*Problem details*.
Copy the rows word for word, from the line with "text Base total" to the line with "text Resumen Ejecutivo [118, 199, 1122, 227]", both of those included, and nothing more.

*Records provided*.

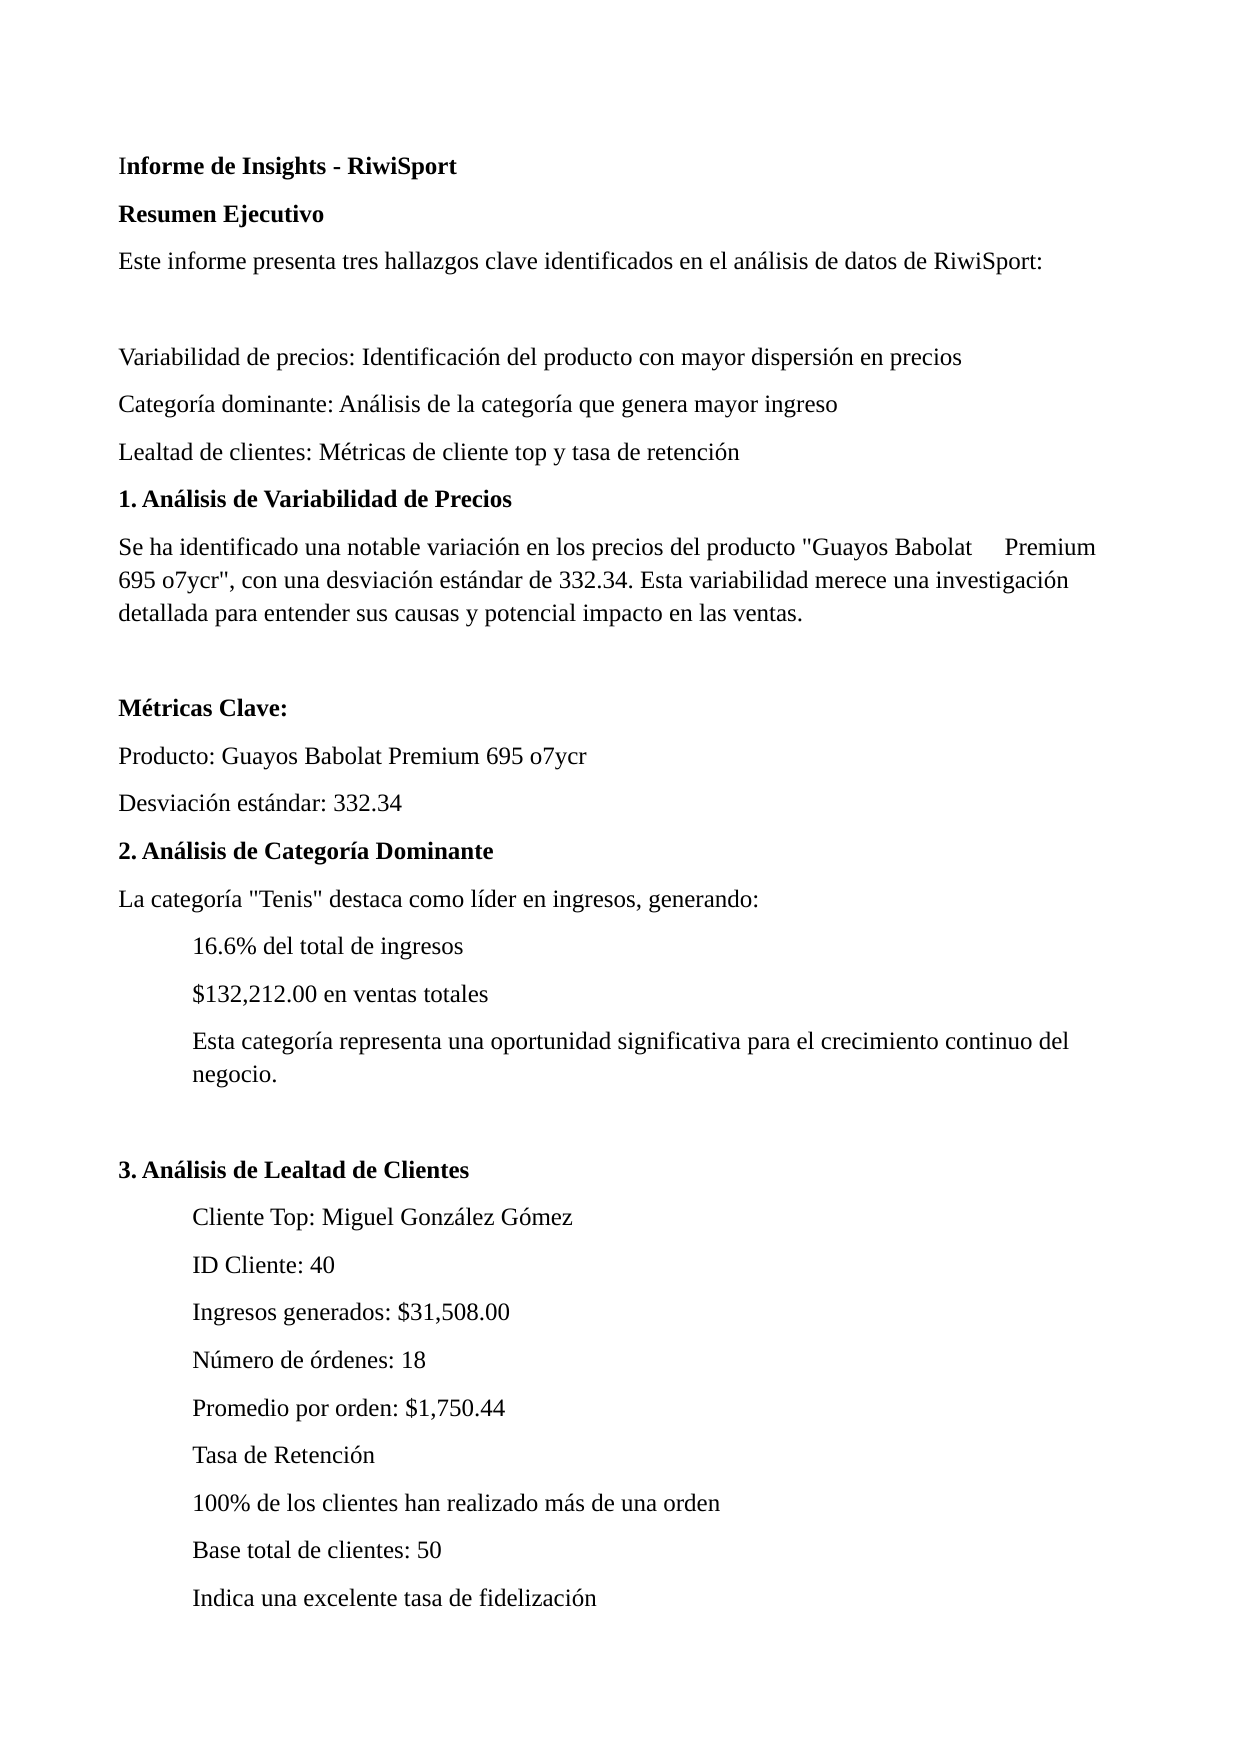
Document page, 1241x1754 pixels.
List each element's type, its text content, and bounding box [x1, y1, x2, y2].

text Base total de clientes: 50 [118, 1536, 1122, 1564]
text Número de órdenes: 18 [118, 1345, 1122, 1374]
text Variabilidad de precios: Identificación del producto con mayor dispersión en precios [118, 342, 1122, 370]
text Informe de Insights - RiwiSport [118, 118, 1122, 180]
text 16.6% del total de ingresos [118, 931, 1122, 960]
text Resumen Ejecutivo [118, 199, 1122, 227]
text La categoría "Tenis" destaca como líder en ingresos, generando: [118, 884, 1122, 912]
text ID Cliente: 40 [118, 1250, 1122, 1279]
text 3. Análisis de Lealtad de Clientes [118, 1155, 1122, 1183]
text Tasa de Retención [118, 1440, 1122, 1469]
text Métricas Clave: [118, 693, 1122, 722]
text Ingresos generados: $31,508.00 [118, 1297, 1122, 1326]
text Producto: Guayos Babolat Premium 695 o7ycr [118, 741, 1122, 769]
text $132,212.00 en ventas totales [118, 979, 1122, 1008]
text Indica una excelente tasa de fidelización [118, 1583, 1122, 1612]
text Este informe presenta tres hallazgos clave identificados en el análisis de datos de RiwiSport: [118, 246, 1122, 275]
text Cliente Top: Miguel González Gómez [118, 1202, 1122, 1231]
text Promedio por orden: $1,750.44 [118, 1393, 1122, 1421]
text Se ha identificado una notable variación en los precios del producto "Guayos Babolat Premium 695 o7ycr", con una desviación estándar de 332.34. Esta variabilidad merece una investigación detallada para entender sus causas y potencial impacto en las ventas. [118, 532, 1122, 627]
text Lealtad de clientes: Métricas de cliente top y tasa de retención [118, 437, 1122, 466]
text 1. Análisis de Variabilidad de Precios [118, 484, 1122, 513]
text Esta categoría representa una oportunidad significativa para el crecimiento continuo del negocio. [118, 1026, 1122, 1088]
text 100% de los clientes han realizado más de una orden [118, 1488, 1122, 1517]
text Desviación estándar: 332.34 [118, 788, 1122, 817]
text Categoría dominante: Análisis de la categoría que genera mayor ingreso [118, 389, 1122, 418]
text 2. Análisis de Categoría Dominante [118, 836, 1122, 865]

*Solution to this exercise*.
text Base total de clientes: 50 [118, 1536, 1122, 1564]
text Número de órdenes: 18 [118, 1345, 1122, 1374]
text Variabilidad de precios: Identificación del producto con mayor dispersión en precios [118, 342, 1122, 370]
text Informe de Insights - RiwiSport [118, 118, 1122, 180]
text 16.6% del total de ingresos [118, 931, 1122, 960]
text Resumen Ejecutivo [118, 199, 1122, 227]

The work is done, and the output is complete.